Hochul was talking about the first poll of the general election, which gave her a 14-point edge over Zeldin. The Siena Research Institute Poll has Hochul at 53%, Zeldin at 39%, with a margin of error plus or minus 3.5%. 

But there are warning signs. While Hochul has a commanding lead in New York City, Zeldin is leading in the suburbs and upstate, and independents narrowly tilt toward Zeldin 44-42. 

Zeldin took the fight to Hochul during a visit to a Flushing food pantry. 

"The top two issues right now to voters - crime and the economy. People want to feel safe on the streets.

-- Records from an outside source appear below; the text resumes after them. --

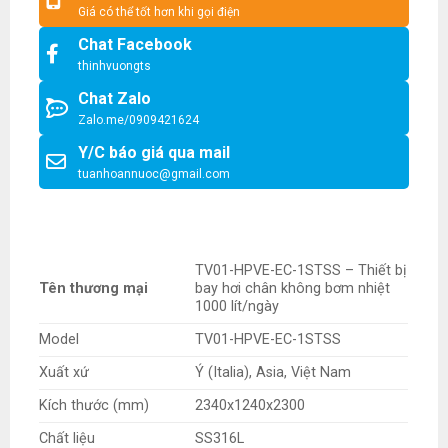
Giá có thể tốt hơn khi gọi điện
Chat Facebook
thinhvuongts
Chat Zalo
Zalo.me/0909421624
Y/C báo giá qua mail
tuanhoannuoc@gmail.com
TV01-HPVE-EC-1STSS – Thiết bị
Tên thương mại
bay hơi chân không bơm nhiệt
1000 lít/ngày
Model
TV01-HPVE-EC-1STSS
Xuất xứ
Ý (Italia), Asia, Việt Nam
Kích thước (mm)
2340x1240x2300
Chất liệu
SS316L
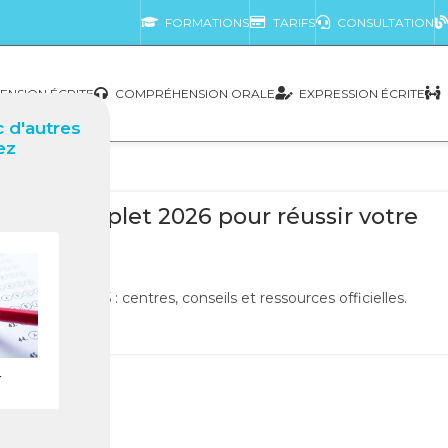
FORMATIONS
TARIFS
CONSULTATION
NSION ÉCRITE
COMPRÉHENSION ORALE
EXPRESSION ÉCRITE
 d'autres
ez
LOG
uide complet 2026 pour réussir votre
est
0
Nabil
burne en 2025 : centres, conseils et ressources officielles.
LA SUITE
r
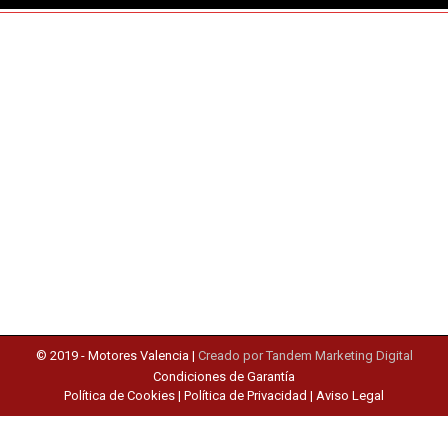
© 2019 -
Motores Valencia
|
Creado por Tandem Marketing Digital
Condiciones de Garantía
Política de Cookies
|
Política de Privacidad
|
Aviso Legal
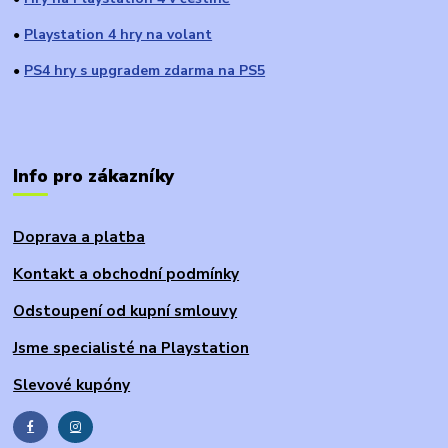
Playstation 4 hry na volant
●
PS4 hry s upgradem zdarma na PS5
●
Info pro zákazníky
Doprava a platba
Kontakt a obchodní podmínky
Odstoupení od kupní smlouvy
Jsme specialisté na Playstation
Slevové kupóny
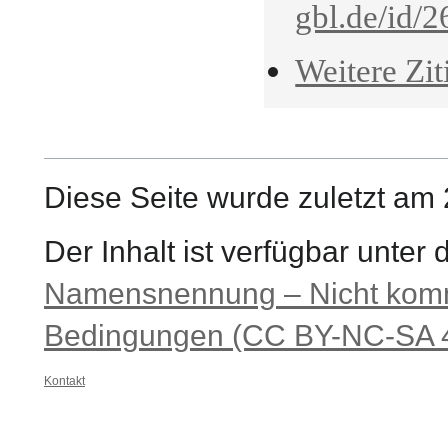
gbl.de/id/
Weitere Zit
Diese Seite wurde zuletzt am
Der Inhalt ist verfügbar unter
Namensnennung – Nicht komme
Bedingungen (CC BY-NC-SA 4
Kontakt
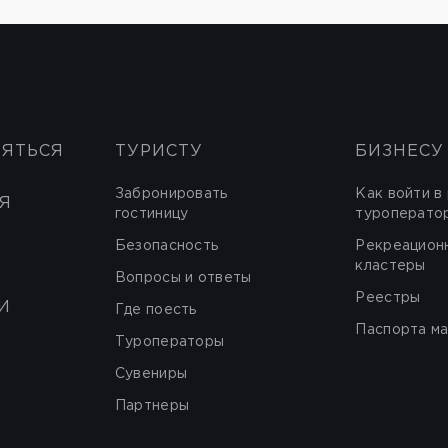
НЯТЬСЯ
ТУРИСТУ
БИЗНЕСУ
Забронировать
Как войти в
Я
гостиницу
туроперато
Безопасность
Рекреацион
кластеры
Вопросы и ответы
Реестры
И
Где поесть
Паспорта м
Туроператоры
Сувениры
Партнеры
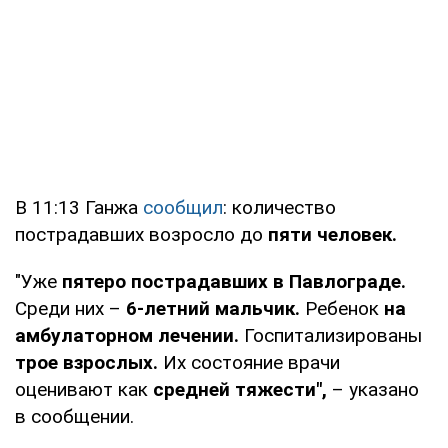
В 11:13 Ганжа
сообщил
: количество
пострадавших возросло до
пяти человек.
"Уже
пятеро пострадавших в Павлограде.
Среди них –
6-летний мальчик.
Ребенок
на
амбулаторном лечении.
Госпитализированы
трое взрослых.
Их состояние врачи
оценивают как
средней тяжести",
– указано
в сообщении.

It doesn't matter what party you are," Zeldin said. 

Though New York is a blue state, experts say that with crime and the economy of major concern, it is possible for an anti-abortion rights Republican and ardent Donald Trump supporter like Zeldin to pull an upset. 

CUNY Professor J.C. Polanco agrees that Hochul's lead is "not insurmountable." 

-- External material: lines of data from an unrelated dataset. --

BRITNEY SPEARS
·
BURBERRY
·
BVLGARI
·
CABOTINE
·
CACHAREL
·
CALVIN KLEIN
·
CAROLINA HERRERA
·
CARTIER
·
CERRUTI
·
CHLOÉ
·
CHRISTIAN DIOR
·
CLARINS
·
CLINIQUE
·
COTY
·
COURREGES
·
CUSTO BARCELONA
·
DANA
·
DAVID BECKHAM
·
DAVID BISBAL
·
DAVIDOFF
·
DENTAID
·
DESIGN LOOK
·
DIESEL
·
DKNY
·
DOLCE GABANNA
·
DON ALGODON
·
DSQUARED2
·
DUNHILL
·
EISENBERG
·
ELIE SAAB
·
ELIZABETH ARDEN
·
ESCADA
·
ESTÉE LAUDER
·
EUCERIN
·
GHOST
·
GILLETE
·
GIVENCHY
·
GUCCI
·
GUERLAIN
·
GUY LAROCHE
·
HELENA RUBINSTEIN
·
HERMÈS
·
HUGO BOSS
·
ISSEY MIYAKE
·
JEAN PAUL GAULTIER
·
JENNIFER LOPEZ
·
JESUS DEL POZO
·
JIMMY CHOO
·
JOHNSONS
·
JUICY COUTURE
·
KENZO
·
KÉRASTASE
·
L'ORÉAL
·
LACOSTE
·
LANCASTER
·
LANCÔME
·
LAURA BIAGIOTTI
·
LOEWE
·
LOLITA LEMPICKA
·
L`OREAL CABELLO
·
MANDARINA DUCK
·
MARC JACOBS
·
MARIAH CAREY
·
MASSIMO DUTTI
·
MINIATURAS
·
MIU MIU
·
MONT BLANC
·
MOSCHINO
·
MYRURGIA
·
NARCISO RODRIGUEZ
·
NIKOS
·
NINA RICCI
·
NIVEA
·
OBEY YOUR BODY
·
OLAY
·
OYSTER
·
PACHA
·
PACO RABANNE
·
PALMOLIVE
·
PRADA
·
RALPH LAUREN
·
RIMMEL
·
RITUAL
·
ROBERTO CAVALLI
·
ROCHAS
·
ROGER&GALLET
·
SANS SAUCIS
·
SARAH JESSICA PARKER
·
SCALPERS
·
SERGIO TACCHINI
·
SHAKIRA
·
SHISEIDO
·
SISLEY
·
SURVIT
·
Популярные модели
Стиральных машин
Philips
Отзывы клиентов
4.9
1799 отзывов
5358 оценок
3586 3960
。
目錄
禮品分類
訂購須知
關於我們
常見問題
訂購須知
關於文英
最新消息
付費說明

"Especially when he's leading with independents by two points. Independent voters like me are not one-issue voters. We focus on the entire spectrum of things and, quite frankly, the issue of crime in New York City is impacting public sentiment and politics a great deal," Polanco said. 

Hochul's strategy has been to slam Zeldin on abortion, but political consultant Hank Sheinkopf says it's not getting the expected results. 

"We've had choice for people since 1970. New Yorkers know that. That's not the issue. The issue is getting control of our streets," Sheinkopf said. 

Voters say they have a lot on their minds. 

"Crime, lower taxes, get our city back to what it once was," said voter Carey Bernstein. 

"I'm scared to take the subway," another person said. 

"Well, certainly abortion rights," said another. "And spending huge amounts of money on a stadium upstate." 

Neither Hochul or Zeldin has pulled out their campaign bazookas yet - just wait until the fall.